- _How to complete this task_
Could you continue the biography of Francisco Xavier Stork from where it stops, not the data that follows it?

Mexican-American writer

Francisco Xavier Stork (né Francisco Xavier Arguelles, born 1953) is a Mexican-American writer. He is best known for his award-winning 2009 book, Marcelo in the Real World. He is the author of eleven novels, including Disappeared, a Walter Dean Myers Award Honor Book, and One Last Chance to Live, published in September 2024.

== Early life and education ==
Stork was born in Monterrey, Mexico. At the age of six, he was adopted by Charles Stork, a retired American citizen who married his mother, Ruth Arguelles. The family subsequently moved to El Paso, Texas.

At thirteen years old, Stork received a scholarship to the local Jesuit High School. He rose to the top of his class, and eventually received a full-ride scholarship to Spring Hill College, a Jesuit college in Mobile, Alabama, where he studied English Literature and Philosophy. There, he won his first prize in creative writing.

In 1975 he obtained a Danforth Graduate Fellowship which allowed him to attended Harvard University where he earned a master's degree in Latin American literature. After Harvard, he obtained a Juris Doctor from Columbia Law School. He practiced law for thirty-three years including fifteen with the Massachusetts affordable housing agency from where he retired in 2015. Eight of his novels were written while working as an attorney.

- _Source information_
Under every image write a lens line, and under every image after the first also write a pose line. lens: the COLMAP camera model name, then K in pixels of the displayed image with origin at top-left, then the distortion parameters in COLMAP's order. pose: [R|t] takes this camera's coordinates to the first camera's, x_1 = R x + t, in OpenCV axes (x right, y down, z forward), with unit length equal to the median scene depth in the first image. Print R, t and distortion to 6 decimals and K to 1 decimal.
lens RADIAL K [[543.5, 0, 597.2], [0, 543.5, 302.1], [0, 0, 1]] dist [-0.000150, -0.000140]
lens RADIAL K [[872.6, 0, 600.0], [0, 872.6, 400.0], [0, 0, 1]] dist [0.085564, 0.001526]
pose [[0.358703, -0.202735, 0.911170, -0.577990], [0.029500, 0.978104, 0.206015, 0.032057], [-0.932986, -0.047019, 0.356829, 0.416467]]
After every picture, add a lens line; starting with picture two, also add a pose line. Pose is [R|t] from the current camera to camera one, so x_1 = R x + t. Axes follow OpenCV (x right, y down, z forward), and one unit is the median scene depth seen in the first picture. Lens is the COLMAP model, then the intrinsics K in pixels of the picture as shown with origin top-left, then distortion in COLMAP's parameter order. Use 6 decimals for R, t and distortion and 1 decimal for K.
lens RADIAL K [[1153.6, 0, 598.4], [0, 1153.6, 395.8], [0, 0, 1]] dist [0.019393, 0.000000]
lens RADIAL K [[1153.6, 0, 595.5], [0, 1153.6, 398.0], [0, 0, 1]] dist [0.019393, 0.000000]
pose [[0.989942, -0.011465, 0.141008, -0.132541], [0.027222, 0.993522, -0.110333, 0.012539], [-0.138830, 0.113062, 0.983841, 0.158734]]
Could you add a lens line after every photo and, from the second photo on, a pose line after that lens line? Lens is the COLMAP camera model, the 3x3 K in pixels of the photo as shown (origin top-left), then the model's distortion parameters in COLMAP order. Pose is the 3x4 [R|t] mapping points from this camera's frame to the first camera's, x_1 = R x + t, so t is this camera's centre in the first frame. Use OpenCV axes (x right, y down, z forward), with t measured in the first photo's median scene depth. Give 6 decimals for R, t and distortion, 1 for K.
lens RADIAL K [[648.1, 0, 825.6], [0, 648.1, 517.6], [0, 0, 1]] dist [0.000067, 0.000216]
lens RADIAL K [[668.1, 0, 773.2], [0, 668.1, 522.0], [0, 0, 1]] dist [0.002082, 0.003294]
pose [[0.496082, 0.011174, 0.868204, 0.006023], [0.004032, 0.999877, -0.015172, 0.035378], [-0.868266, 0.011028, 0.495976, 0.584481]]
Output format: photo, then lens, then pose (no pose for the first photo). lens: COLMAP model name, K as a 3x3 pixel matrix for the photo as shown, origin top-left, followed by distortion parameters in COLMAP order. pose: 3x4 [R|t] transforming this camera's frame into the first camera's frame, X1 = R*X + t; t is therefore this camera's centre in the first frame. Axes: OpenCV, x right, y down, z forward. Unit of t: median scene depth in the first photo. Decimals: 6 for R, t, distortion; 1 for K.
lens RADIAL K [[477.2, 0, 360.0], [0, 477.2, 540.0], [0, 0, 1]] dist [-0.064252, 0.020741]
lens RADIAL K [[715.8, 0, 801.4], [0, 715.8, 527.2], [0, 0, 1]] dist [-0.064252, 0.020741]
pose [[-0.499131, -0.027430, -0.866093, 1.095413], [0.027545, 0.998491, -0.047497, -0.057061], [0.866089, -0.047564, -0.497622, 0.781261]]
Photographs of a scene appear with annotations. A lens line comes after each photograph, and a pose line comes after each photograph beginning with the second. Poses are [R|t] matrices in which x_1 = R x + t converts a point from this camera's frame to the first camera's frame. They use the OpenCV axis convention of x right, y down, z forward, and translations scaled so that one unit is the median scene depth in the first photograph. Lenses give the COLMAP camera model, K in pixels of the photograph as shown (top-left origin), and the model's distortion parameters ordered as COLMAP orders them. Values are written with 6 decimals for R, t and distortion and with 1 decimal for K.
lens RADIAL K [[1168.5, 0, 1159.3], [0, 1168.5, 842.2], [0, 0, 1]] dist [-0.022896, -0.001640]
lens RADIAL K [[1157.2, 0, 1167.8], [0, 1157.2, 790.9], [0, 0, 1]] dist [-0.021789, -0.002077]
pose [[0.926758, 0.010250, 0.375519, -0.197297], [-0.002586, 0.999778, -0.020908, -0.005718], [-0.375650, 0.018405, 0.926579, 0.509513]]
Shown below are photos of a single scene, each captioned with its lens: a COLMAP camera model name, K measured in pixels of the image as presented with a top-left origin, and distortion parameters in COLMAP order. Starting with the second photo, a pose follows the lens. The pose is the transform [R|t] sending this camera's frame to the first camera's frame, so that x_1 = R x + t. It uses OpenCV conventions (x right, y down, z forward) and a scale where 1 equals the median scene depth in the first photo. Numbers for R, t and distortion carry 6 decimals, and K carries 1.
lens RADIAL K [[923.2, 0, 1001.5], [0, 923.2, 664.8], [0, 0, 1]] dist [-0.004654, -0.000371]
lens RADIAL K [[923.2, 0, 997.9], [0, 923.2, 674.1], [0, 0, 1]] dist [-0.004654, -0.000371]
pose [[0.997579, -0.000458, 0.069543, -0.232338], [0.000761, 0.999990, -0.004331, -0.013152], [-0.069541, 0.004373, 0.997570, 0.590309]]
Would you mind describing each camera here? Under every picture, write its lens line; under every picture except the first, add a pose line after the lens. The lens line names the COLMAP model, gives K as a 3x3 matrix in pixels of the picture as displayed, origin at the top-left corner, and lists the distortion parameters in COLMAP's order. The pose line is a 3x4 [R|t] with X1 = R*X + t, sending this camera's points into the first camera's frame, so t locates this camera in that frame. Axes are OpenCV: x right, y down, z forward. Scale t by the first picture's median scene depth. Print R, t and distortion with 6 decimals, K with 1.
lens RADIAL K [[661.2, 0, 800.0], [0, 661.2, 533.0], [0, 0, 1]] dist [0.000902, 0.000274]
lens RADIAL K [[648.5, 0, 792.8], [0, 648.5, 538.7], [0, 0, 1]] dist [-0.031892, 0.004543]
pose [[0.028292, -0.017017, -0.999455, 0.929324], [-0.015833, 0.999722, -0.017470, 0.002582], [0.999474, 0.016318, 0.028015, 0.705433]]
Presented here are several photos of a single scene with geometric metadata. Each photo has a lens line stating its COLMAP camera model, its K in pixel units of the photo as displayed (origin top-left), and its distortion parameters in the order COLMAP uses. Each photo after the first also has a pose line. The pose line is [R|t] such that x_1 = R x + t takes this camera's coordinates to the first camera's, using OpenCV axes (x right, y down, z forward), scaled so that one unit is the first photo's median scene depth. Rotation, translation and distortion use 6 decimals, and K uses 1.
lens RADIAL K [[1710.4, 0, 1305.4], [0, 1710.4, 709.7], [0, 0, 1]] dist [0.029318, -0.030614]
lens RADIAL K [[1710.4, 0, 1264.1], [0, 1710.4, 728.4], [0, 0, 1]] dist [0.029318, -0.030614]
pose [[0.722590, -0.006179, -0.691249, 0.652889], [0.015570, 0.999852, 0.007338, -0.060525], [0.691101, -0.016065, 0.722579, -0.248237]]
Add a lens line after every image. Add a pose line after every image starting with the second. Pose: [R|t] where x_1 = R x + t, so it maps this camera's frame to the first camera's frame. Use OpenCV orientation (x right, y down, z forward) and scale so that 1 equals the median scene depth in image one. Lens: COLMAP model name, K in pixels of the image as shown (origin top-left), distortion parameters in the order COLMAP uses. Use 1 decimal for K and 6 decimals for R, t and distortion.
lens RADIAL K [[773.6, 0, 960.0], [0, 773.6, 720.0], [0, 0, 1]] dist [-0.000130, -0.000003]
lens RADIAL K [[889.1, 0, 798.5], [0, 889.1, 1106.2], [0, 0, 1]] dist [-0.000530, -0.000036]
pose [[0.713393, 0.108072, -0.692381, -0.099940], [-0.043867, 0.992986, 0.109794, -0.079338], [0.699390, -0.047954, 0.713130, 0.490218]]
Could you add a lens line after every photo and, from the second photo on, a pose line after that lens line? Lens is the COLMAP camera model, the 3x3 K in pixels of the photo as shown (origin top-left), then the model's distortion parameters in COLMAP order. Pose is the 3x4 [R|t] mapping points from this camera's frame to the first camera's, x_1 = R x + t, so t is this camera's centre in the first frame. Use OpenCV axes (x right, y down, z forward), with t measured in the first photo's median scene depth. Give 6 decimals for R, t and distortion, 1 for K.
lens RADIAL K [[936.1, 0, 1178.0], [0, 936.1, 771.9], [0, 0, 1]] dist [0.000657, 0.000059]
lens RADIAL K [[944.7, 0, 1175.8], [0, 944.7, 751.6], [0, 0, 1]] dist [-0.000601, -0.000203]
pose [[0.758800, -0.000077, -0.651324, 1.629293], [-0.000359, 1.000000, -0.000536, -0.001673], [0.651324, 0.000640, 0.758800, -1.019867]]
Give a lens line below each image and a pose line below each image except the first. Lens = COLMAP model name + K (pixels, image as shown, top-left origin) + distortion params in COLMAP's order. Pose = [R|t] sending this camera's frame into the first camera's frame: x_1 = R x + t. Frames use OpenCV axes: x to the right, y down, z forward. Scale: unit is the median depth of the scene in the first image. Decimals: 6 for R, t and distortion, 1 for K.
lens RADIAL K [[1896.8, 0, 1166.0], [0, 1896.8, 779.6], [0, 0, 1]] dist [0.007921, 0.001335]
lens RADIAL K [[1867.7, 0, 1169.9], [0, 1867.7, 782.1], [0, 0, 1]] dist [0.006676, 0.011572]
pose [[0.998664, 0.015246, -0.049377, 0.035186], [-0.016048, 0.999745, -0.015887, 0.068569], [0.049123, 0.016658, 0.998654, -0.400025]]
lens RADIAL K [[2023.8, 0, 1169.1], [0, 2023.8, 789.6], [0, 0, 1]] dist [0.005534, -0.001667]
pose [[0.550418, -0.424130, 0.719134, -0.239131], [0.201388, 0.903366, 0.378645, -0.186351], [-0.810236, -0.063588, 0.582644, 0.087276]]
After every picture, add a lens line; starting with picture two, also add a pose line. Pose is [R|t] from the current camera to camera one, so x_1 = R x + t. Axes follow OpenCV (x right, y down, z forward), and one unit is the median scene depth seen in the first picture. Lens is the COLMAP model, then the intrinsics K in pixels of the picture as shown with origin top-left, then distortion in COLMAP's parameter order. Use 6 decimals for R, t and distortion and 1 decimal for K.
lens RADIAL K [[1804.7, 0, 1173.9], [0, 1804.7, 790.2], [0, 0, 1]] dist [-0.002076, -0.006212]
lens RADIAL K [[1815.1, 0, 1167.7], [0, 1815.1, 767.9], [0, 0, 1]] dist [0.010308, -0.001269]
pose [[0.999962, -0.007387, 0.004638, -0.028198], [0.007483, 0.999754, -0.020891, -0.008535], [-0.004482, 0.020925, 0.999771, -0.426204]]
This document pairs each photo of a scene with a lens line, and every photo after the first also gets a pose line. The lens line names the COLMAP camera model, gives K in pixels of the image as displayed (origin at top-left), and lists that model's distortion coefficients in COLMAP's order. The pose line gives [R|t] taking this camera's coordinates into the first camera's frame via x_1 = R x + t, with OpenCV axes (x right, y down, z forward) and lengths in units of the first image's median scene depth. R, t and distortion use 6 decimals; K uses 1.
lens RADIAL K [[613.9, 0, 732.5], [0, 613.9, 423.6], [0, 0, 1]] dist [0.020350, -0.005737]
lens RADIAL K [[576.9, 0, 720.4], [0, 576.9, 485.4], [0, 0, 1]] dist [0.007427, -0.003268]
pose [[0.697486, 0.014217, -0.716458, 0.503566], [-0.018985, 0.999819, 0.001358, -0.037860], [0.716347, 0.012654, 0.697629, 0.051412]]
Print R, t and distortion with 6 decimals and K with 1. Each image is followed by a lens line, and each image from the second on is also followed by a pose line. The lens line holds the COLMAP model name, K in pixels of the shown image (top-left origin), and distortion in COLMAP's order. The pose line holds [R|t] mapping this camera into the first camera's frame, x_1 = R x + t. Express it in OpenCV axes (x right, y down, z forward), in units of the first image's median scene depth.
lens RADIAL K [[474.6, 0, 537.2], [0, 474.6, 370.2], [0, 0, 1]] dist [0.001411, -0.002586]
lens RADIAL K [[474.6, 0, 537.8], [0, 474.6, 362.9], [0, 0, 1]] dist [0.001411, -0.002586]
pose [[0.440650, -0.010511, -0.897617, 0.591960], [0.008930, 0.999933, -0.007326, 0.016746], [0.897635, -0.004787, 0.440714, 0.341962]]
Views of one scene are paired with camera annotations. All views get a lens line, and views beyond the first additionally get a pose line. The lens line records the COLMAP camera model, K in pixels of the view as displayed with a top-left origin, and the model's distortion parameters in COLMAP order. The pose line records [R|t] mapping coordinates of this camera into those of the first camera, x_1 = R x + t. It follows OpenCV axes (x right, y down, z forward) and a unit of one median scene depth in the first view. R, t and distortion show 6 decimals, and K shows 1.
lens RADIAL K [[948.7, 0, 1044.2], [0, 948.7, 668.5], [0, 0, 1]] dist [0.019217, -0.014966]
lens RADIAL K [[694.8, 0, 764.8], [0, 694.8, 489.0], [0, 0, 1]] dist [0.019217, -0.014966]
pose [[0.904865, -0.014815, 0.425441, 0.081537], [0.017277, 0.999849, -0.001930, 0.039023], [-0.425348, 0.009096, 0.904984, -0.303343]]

- _Written reply_
== Writing career ==
Stork published his first novel, The Way of the Jaguar, in 2000. He subsequently established a career as a young adult novelist, writing fiction that frequently centers on young people confronting family difficulties, social pressures, disability, loss, and questions of identity and purpose. His novel Marcelo in the Real World, published in 2009, brought him wider recognition and received the Schneider Family Book Award from the American Library Association.

The Last Summer of the Death Warriors followed in 2010 and received the Amelia Elizabeth Walden Award. The Memory of Light, published in 2016, received the Tomás Rivera Book Award. Disappeared (2017) was named a Walter Dean Myers Award Honor Book and received the Young Adult Book Award from the Texas Institute of Letters. Its sequel, Illegal (2020), received the in the Margins Book Award, the Texas Institute of Letters Young Adult Book Award, and the International Latino Book Award. On the Hook (2021) also received the International Latino Book Award.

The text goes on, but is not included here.